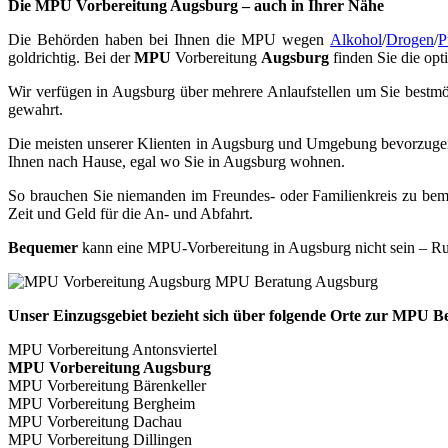
Die MPU Vorbereitung Augsburg – auch in Ihrer Nähe
Die Behörden haben bei Ihnen die MPU wegen
Alkohol
/
Drogen
/
P
goldrichtig. Bei der
MPU
Vorbereitung
Augsburg
finden Sie die op
Wir verfügen in Augsburg über mehrere Anlaufstellen um Sie bestmög
gewahrt.
Die meisten unserer Klienten in Augsburg und Umgebung bevorzug
Ihnen nach Hause, egal wo Sie in Augsburg wohnen.
So brauchen Sie niemanden im Freundes- oder Familienkreis zu bemü
Zeit und Geld für die An- und Abfahrt.
Bequemer
kann eine MPU-Vorbereitung in Augsburg nicht sein – Rufe
Unser Einzugsgebiet bezieht sich über folgende Orte zur MPU B
MPU Vorbereitung Antonsviertel
MPU Vorbereitung Augsburg
MPU Vorbereitung Bärenkeller
MPU Vorbereitung Bergheim
MPU Vorbereitung Dachau
MPU Vorbereitung Dillingen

**Work required**
Write the records out once more, exactly as they appear, with no pictures.

**Solved problem**
Die MPU Vorbereitung Augsburg – auch in Ihrer Nähe
Die Behörden haben bei Ihnen die MPU wegen
Alkohol
/
Drogen
/
P
goldrichtig. Bei der
MPU
Vorbereitung
Augsburg
finden Sie die op
Wir verfügen in Augsburg über mehrere Anlaufstellen um Sie bestmög
gewahrt.
Die meisten unserer Klienten in Augsburg und Umgebung bevorzug
Ihnen nach Hause, egal wo Sie in Augsburg wohnen.
So brauchen Sie niemanden im Freundes- oder Familienkreis zu bemü
Zeit und Geld für die An- und Abfahrt.
Bequemer
kann eine MPU-Vorbereitung in Augsburg nicht sein – Rufe
Unser Einzugsgebiet bezieht sich über folgende Orte zur MPU B
MPU Vorbereitung Antonsviertel
MPU Vorbereitung Augsburg
MPU Vorbereitung Bärenkeller
MPU Vorbereitung Bergheim
MPU Vorbereitung Dachau
MPU Vorbereitung Dillingen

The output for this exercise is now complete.